Repossessions and house prices do not necessarily correlate with each other. While there has been a greater rise in repossessions in the South-east, house prices actually fell the hardest in the East Midlands. Prices there dropped by just over 7 per cent between September 2007 and September 2008, compared with 4 per cent in the South-east of England.
The figures, produced by Communities and Local Government and released earlier this month, only include data based on mortgage completions and show that in Northern Ireland house prices fell by an average of 15 per cent.
Anecdotally, estate agents believe prices will fall for another 12 months – evidence of this is a dramatic slowing in the number of houses purchased in the past few months. Jon Neale, head of development research at Knight Frank LLP, says that during the three months from July to September, Sittingbourne in Kent experienced the biggest fall in property sales compared with the same period in 2007. House price sales there fell by 78.4 per cent. Other areas where purchases were down dramatically were Huntingdon in Cambridgeshire down 74 per cent, Weston- super-Mare down 71.7 per cent, Birkenhead down 71.6 per cent and Bebington down 71.5 per cent.
Neal points out that the average house price in the UK still stood at £208,583 in September and prices for flats and bungalows still rose despite the fall, 0.6 per cent and 0.7 per cent. If you have a detached house you may yet be in luck, these types of property still command a premium, rising by an average of 1 per cent.
Unemployment is predicted to top 2 million by the end of the year. In the past week more than 30,000 people lost their jobs and last month unemployment figures published by the Office for National Statistics showed the largest jobless jump in 16 years. Between June and September alone, 140,000 lost their jobs and the number of people receiving jobless benefits rose by 36,500 to 980,900.
Despite huge cuts and further more expected in finance and banking alone, unemployment was still lowest in the South-east of England, where 0.5 per cent of adults over 16 are claiming benefits.
You are still less likely to have work if you live in the North-east of England, where 1.2 per cent of adults are jobless, or if you live in Wales, where 1 per cent of those over 16 years of age have no paid work.
The impact of the 25,000 expected job losses through the closure of Woolworths, and the slashing of jobs at Citigroup will take time to filter through to the jobless figures, so these figures will rise.
This regional split in unemployment is largely industrial. Manufacturing jobs, which tend to be based in the North-east, have been hit, in the past year 55,000 jobs in this sector have been shed.
Public sector jobs remain recession-proof, vacancies in health, education and public administration have risen in the past year and Gordon Brown's plans to borrow millions to keep public-sector projects going could help stem some of the job losses in the South- east.
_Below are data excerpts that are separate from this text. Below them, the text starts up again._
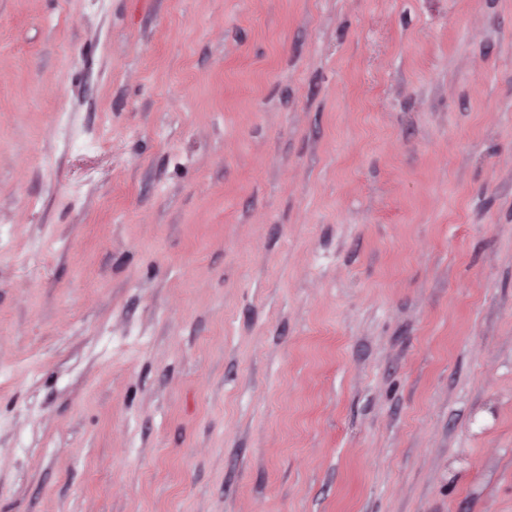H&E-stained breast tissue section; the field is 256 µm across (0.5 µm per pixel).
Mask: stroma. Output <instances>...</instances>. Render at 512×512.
I'll return each instance as SVG.
<instances>
[{
  "instance_id": "obj_1",
  "label": "stroma",
  "mask_w": 512,
  "mask_h": 512,
  "mask_svg": "<svg viewBox=\"0 0 512 512\" xmlns=\"http://www.w3.org/2000/svg\"><path fill=\"white\" fill-rule=\"evenodd\" d=\"M0 512H512V0H0Z\"/></svg>"
}]
</instances>
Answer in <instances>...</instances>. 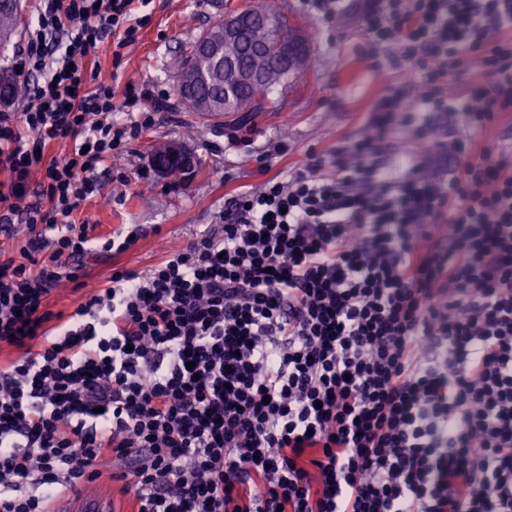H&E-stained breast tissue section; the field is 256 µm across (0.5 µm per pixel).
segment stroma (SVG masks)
I'll return each instance as SVG.
<instances>
[{"instance_id":"stroma-1","label":"stroma","mask_w":512,"mask_h":512,"mask_svg":"<svg viewBox=\"0 0 512 512\" xmlns=\"http://www.w3.org/2000/svg\"><path fill=\"white\" fill-rule=\"evenodd\" d=\"M261 5L305 25L309 68L292 87L276 89L273 107L244 125L230 118L218 125L177 106L154 113L152 125L129 149L102 165L103 195L87 201L79 215L99 237L136 230L119 264L150 268L196 233L221 223L231 196L304 166L310 154L329 155L358 140L372 120L373 101L390 86H399L406 98L420 97L421 87L407 79L397 46L370 45L357 17L323 19L307 0H151V21L133 45L120 50L112 38L99 45L98 79L119 95L129 85L154 92L172 89V58L186 53L218 20ZM117 51L122 54L118 60L113 57ZM167 142L181 143L197 156L191 174L175 179L153 169V148ZM413 152L409 129H395L379 143V159L396 177L405 172ZM119 171L128 175V183L115 181ZM119 194L124 205H112L111 197Z\"/></svg>"}]
</instances>
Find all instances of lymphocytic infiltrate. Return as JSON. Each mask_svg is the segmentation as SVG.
<instances>
[{
	"label": "lymphocytic infiltrate",
	"instance_id": "lymphocytic-infiltrate-1",
	"mask_svg": "<svg viewBox=\"0 0 512 512\" xmlns=\"http://www.w3.org/2000/svg\"><path fill=\"white\" fill-rule=\"evenodd\" d=\"M148 3L37 0L14 55L39 82L0 110V512H48L106 469L136 512H512V164L484 138L512 112V0H311L399 44L420 104L387 91L332 174L315 155L236 195L65 316L55 287L134 241L75 216L165 98L88 81ZM470 59L483 80L448 97ZM420 112L465 113L471 135ZM396 114L426 148L391 178Z\"/></svg>",
	"mask_w": 512,
	"mask_h": 512
}]
</instances>
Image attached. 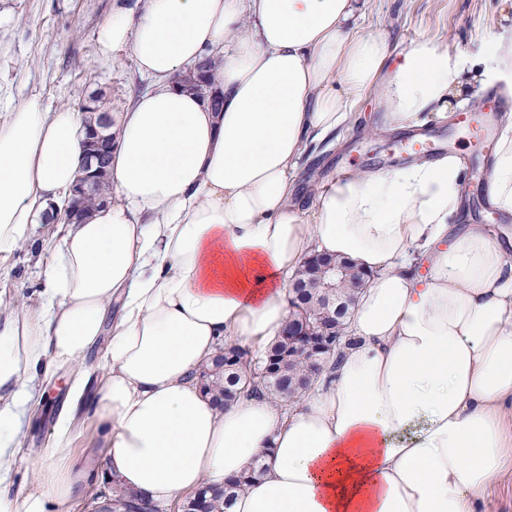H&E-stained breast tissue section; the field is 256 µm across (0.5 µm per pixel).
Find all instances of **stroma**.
<instances>
[{"mask_svg": "<svg viewBox=\"0 0 512 512\" xmlns=\"http://www.w3.org/2000/svg\"><path fill=\"white\" fill-rule=\"evenodd\" d=\"M113 0H0V113L19 100L38 97L45 110H80L92 92L111 100L113 111L126 107L132 94L143 89L130 47L101 58L95 40L99 23L112 11ZM367 29L384 32L396 49L428 37L447 44L463 61L477 59L488 31L512 29V0H375L365 22ZM357 119L340 142L307 161L302 187L340 176L348 170L371 172L383 168L384 155L401 134L383 128L375 95L356 104ZM458 107L448 118L427 125L426 131L443 143L445 154L461 155L465 164L468 209L474 223L487 225L491 235L512 229L490 205L488 179L493 151L482 150L455 129ZM40 268L30 250L20 251L0 266V289L12 291L21 302L35 305ZM95 356H88L81 397H74L71 380L58 374L43 404L26 421L24 461L13 474V486L29 484L33 473L25 460L53 438L58 418L70 413L72 446L85 466L97 463L102 438L87 419L89 403L99 385Z\"/></svg>", "mask_w": 512, "mask_h": 512, "instance_id": "35a3bbf8", "label": "stroma"}]
</instances>
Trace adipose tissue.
<instances>
[{
    "label": "adipose tissue",
    "mask_w": 512,
    "mask_h": 512,
    "mask_svg": "<svg viewBox=\"0 0 512 512\" xmlns=\"http://www.w3.org/2000/svg\"><path fill=\"white\" fill-rule=\"evenodd\" d=\"M372 0H117L103 59L130 47L148 82L113 113L111 195L63 234L36 237L85 163L82 113L32 97L0 113V264L35 244L38 309L0 291V482L21 453L40 382L95 347L99 472L169 504L262 475L226 512H489L512 472V238L458 218L457 156L345 173L298 191L304 158L339 139L376 93L389 128L448 116L491 73L512 96V35L464 64L435 40L392 49L366 30ZM220 63L222 104L186 89ZM489 200L512 215V113ZM315 254L370 280L343 346L303 403L247 394L218 409L197 371L224 341L264 353L288 321V285ZM68 417L29 461L34 483L0 512H76L91 472L72 464Z\"/></svg>",
    "instance_id": "adipose-tissue-1"
}]
</instances>
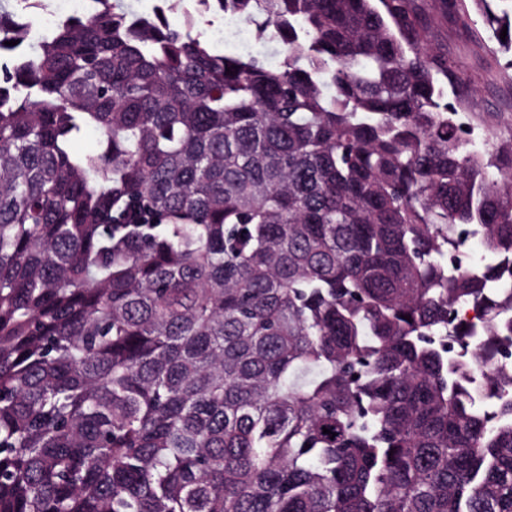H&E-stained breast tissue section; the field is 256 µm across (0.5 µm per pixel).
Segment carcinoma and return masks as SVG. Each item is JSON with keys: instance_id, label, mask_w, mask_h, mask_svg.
<instances>
[{"instance_id": "carcinoma-1", "label": "carcinoma", "mask_w": 512, "mask_h": 512, "mask_svg": "<svg viewBox=\"0 0 512 512\" xmlns=\"http://www.w3.org/2000/svg\"><path fill=\"white\" fill-rule=\"evenodd\" d=\"M98 2L0 9V512H512V143L423 5Z\"/></svg>"}]
</instances>
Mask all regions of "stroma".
Returning <instances> with one entry per match:
<instances>
[{"label":"stroma","mask_w":512,"mask_h":512,"mask_svg":"<svg viewBox=\"0 0 512 512\" xmlns=\"http://www.w3.org/2000/svg\"><path fill=\"white\" fill-rule=\"evenodd\" d=\"M426 42L448 58L449 101H461V119L478 139L497 146L512 141V61L497 52L492 33L472 0H425Z\"/></svg>","instance_id":"obj_1"}]
</instances>
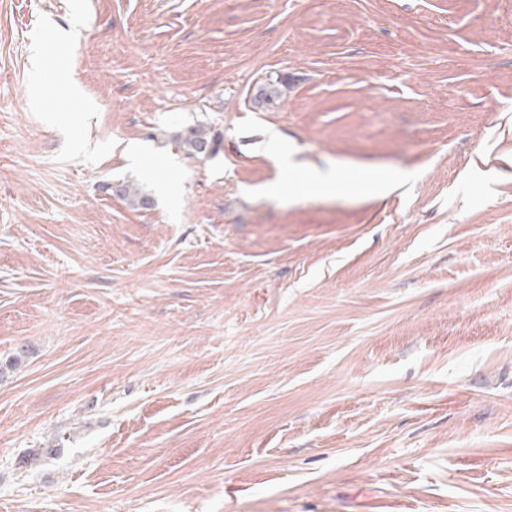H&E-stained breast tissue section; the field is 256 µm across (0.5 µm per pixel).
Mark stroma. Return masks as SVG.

Already, the Training and Development Agency for Schools is reporting a surge in teaching applications from former bank and finance professionals.
And the construction industry is hoping to prevent an expected 300,000 job losses in the coming years by persuading the Government to bring forward construction projects. The Royal Institution of Chartered Surveyors predicts construction employment could fall by about 14 per cent – around 300,000 job losses – unless some action is taken. Unchecked, this would be a repeat of the problems faced in the early Nineties when the number of people employed in the industry fell by 342,000 from 2,236,000 to 1,894,000.
Simon Rubinsohn, RICS chief economist, says the projects could include building schools, rail upgrades, social housing, hospital building and light rail and tram schemes.